If we do not intervene in Syria, this is, on one hand, for prudential reasons: because we are afraid, not of “this paper tiger” as Levy wrote, but of doing more harm than good. And on the other hand, because we do not have the same interests to intervene in Syria that we had to do so in Libya. Barack Obama will not take any risk in a difficult re-election campaign, and the Europeans already fighting an economic war at home simply cannot afford to open a new costly front in the Middle East.
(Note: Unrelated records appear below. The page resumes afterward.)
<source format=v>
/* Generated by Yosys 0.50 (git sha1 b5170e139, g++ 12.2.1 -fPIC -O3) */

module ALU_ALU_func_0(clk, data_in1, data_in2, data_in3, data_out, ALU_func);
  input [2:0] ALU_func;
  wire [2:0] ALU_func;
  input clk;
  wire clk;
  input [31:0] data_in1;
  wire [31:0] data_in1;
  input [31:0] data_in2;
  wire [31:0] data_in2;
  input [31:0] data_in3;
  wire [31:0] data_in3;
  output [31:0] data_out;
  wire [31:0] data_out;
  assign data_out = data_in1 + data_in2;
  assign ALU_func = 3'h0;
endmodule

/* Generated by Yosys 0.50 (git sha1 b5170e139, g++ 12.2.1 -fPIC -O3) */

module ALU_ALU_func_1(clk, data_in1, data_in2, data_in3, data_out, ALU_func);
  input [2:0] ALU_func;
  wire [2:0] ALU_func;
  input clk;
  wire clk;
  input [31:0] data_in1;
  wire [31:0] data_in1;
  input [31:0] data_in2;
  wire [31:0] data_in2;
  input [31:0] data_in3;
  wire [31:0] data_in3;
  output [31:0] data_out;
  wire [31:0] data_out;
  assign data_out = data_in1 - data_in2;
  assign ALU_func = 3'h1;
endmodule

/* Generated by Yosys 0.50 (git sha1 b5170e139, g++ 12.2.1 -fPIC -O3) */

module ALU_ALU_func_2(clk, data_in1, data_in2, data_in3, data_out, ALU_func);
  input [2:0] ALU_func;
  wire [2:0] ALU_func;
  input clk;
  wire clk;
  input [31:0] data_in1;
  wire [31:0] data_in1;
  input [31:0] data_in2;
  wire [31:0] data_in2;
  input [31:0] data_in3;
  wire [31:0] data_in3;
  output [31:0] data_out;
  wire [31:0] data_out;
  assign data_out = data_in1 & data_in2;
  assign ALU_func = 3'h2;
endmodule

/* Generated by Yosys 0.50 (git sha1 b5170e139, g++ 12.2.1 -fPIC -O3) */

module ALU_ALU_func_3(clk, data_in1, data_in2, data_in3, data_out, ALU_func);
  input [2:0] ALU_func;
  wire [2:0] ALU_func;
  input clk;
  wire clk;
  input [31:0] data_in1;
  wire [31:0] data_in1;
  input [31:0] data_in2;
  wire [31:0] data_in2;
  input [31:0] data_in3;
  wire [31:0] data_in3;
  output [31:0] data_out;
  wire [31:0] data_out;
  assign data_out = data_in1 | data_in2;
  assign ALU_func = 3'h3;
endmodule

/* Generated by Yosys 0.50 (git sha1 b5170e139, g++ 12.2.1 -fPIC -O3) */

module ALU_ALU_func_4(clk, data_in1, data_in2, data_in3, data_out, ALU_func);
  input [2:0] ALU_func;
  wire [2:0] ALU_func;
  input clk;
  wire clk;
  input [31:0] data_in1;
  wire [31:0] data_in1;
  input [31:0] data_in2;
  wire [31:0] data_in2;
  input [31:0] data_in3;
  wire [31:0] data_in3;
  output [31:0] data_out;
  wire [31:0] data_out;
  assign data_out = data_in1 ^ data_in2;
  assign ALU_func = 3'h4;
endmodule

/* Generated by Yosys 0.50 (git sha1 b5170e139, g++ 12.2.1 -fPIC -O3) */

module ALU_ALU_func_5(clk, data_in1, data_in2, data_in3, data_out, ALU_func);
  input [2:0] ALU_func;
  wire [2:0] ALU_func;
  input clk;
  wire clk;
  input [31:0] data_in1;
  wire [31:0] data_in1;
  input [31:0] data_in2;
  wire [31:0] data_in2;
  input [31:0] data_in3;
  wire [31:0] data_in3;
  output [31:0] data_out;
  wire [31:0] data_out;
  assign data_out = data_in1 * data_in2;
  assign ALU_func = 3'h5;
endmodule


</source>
What we should do to help the Syrian people is not launch a massive Libyan-style intervention, but negotiate with Russia, harden the sanctions, refer the situation to the International Criminal Court (ICC), and support the rebels.
A Dangerous Romanticism
Not asking the question in these terms — going no further than a principle of consistency requiring us to intervene either everywhere or nowhere — is to speak from the vantage point of the intervener, not the victims. The paradox being that it is those who, like Levy, appear to care the most about the victims, through vibrant calls for intervention to save them, who in doing so disregard their actual interests since they do not address the issue of the consequences of military intervention. They merely assume that war will solve their problems, since we have a just cause, and we have the “responsibility to protect”.
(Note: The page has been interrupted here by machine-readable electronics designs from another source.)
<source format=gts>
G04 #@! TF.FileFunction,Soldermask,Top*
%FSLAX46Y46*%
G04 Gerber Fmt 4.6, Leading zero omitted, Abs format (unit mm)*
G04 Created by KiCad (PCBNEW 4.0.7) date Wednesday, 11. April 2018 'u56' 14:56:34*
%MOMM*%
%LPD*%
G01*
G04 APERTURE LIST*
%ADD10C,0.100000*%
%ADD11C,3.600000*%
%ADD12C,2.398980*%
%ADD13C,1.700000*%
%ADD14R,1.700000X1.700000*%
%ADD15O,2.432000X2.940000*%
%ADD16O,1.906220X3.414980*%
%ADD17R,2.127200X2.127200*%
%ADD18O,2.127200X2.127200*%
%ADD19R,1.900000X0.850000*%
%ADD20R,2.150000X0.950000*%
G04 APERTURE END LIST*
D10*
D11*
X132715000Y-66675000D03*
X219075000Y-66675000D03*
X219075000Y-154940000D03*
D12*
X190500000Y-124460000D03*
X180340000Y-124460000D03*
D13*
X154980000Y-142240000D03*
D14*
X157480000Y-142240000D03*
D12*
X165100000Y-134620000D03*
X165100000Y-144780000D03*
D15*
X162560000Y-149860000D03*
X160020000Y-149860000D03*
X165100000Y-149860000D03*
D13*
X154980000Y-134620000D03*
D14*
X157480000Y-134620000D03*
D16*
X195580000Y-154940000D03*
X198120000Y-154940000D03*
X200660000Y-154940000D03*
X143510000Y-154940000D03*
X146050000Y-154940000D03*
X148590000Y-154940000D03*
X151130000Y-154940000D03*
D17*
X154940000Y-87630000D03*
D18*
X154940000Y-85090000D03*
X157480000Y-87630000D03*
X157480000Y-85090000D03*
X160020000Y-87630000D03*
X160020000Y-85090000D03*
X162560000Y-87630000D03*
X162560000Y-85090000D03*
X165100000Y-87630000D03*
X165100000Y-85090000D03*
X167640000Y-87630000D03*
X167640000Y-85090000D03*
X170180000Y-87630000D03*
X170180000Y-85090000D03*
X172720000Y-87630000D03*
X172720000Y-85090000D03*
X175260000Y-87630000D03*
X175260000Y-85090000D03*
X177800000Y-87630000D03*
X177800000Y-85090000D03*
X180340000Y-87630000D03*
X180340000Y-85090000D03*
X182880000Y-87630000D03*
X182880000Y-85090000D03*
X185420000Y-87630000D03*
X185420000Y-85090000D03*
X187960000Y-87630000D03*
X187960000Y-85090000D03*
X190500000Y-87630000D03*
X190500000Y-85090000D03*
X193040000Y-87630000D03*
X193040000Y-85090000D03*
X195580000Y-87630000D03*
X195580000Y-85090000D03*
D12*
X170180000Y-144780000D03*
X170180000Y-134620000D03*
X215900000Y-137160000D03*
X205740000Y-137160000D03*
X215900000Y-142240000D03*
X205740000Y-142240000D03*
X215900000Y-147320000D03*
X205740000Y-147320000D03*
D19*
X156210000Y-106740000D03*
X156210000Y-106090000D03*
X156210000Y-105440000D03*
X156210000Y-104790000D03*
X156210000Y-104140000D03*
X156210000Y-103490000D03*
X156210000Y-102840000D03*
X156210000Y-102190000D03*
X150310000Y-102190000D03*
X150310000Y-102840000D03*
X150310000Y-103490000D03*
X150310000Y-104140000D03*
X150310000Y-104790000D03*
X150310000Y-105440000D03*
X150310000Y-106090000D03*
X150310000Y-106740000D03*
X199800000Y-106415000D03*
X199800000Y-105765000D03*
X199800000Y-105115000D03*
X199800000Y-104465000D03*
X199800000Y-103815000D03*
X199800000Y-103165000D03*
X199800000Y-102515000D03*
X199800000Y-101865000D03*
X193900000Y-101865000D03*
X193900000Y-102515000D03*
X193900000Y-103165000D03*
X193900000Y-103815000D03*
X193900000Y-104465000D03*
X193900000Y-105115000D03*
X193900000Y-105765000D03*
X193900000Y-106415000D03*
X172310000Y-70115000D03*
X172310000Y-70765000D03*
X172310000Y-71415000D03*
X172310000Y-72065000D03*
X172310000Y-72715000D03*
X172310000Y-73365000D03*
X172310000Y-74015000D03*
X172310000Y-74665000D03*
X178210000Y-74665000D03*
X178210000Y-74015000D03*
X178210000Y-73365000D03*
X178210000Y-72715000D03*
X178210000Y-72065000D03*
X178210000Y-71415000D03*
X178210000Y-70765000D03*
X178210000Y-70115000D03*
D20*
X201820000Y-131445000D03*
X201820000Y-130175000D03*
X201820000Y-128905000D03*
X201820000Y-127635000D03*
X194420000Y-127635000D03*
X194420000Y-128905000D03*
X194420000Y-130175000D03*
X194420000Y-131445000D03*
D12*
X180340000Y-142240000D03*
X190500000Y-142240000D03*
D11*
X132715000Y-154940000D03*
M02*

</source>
This military romanticism, particularly popular in a France that defines itself as the “homeland of human rights” (while historically it is no more than the UK and the US), shows that moral motivations are often narcissistic, and intervention is carried out not only to save lives, but above all the image we have of ourselves. It is no coincidence that the two nations which, given a claim to universality, are most likely to assume a messianic role in world affairs — the United States and France — have both developed interventionist doctrines: humanitarian intervention and the droit d’ingérence. They did so partly for self-image and identity reasons: France, to defend its self-proclaimed status, and the US to defend values they consider consubstantial with their identity – human rights, freedom and democracy – and also because they link their leadership to a responsibility to act.
This military romanticism is not only impractical, it is dangerous. In defending a doctrinal belief regardless of its consequences, it may propose remedies worse than its evils. Placing too much importance on vague notions – the R2P, which is not a legal obligation but a moral and political appeal or the concept of an “international community”, which is more wishful thinking than reality – and neglecting the interests of states, this attitude will not allow one to understand the selectivity of interventions. “Realism and acknowledgment of national egoisms,” as Raymond Aron argued, “is more favourable to being aware of others’ interests and ideas, than idealism or the cult of abstract principles.”
The views expressed in this article are the author's own and do not necessarily reflect Fair Observer’s editorial policy.